▶ [Task to complete] If a line of the records contains the word "печенье", list it.

▶ [Supplied information]
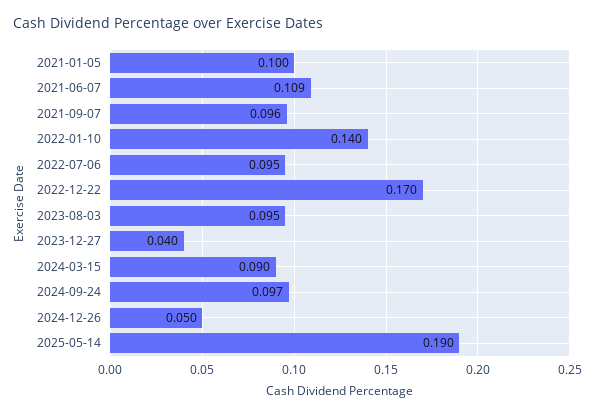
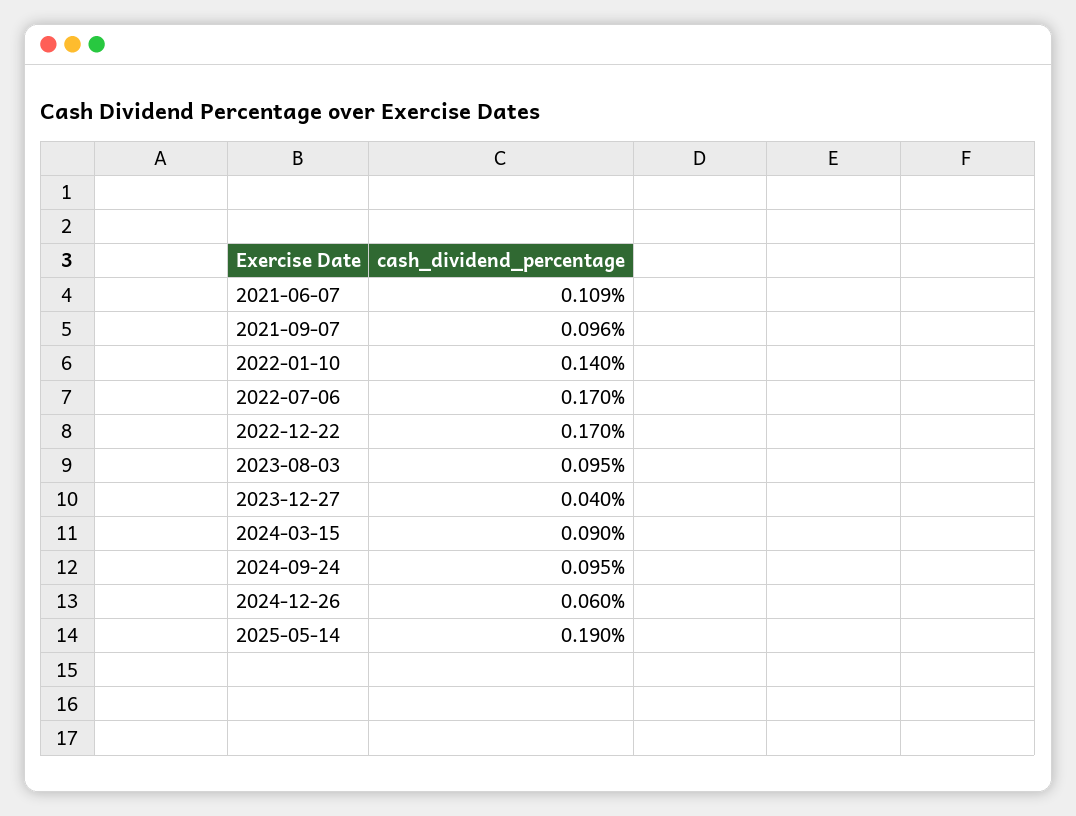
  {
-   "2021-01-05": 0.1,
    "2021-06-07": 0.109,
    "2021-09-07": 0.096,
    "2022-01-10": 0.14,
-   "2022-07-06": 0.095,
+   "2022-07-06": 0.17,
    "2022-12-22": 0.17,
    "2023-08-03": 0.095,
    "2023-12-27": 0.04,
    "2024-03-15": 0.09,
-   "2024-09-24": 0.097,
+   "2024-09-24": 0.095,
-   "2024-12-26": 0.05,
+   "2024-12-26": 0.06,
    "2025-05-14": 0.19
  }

...

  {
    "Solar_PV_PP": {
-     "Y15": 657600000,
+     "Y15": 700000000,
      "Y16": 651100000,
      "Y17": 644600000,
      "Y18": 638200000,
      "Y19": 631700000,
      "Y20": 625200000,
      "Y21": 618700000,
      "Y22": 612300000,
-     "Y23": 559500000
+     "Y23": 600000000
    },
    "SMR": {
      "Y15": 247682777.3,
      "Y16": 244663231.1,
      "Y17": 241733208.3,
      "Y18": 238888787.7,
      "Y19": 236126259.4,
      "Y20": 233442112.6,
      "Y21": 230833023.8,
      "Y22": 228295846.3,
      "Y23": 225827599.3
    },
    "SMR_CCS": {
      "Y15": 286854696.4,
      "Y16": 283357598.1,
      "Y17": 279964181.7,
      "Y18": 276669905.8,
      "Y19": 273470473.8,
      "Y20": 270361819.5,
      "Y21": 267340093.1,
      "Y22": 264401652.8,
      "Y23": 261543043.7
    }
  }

--

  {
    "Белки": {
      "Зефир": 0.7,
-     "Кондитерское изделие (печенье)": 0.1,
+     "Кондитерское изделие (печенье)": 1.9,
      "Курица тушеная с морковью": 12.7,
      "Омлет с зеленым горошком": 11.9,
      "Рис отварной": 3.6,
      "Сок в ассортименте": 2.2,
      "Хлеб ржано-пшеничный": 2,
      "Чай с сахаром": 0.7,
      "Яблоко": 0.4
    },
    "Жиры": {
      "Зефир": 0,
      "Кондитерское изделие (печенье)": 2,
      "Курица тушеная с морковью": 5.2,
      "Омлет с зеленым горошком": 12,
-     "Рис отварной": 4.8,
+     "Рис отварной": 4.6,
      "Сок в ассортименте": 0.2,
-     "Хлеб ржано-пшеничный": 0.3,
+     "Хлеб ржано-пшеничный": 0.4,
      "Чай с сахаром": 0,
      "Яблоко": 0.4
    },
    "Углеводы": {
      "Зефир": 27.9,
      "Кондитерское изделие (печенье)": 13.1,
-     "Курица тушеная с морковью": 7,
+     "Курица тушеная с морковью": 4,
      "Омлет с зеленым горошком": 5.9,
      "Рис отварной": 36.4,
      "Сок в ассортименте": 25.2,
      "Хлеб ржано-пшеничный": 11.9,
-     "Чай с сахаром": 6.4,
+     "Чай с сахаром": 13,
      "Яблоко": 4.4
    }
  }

▶ [Solution for this exercise]
-     "Кондитерское изделие (печенье)": 0.1,
+     "Кондитерское изделие (печенье)": 1.9,
      "Кондитерское изделие (печенье)": 2,
      "Кондитерское изделие (печенье)": 13.1,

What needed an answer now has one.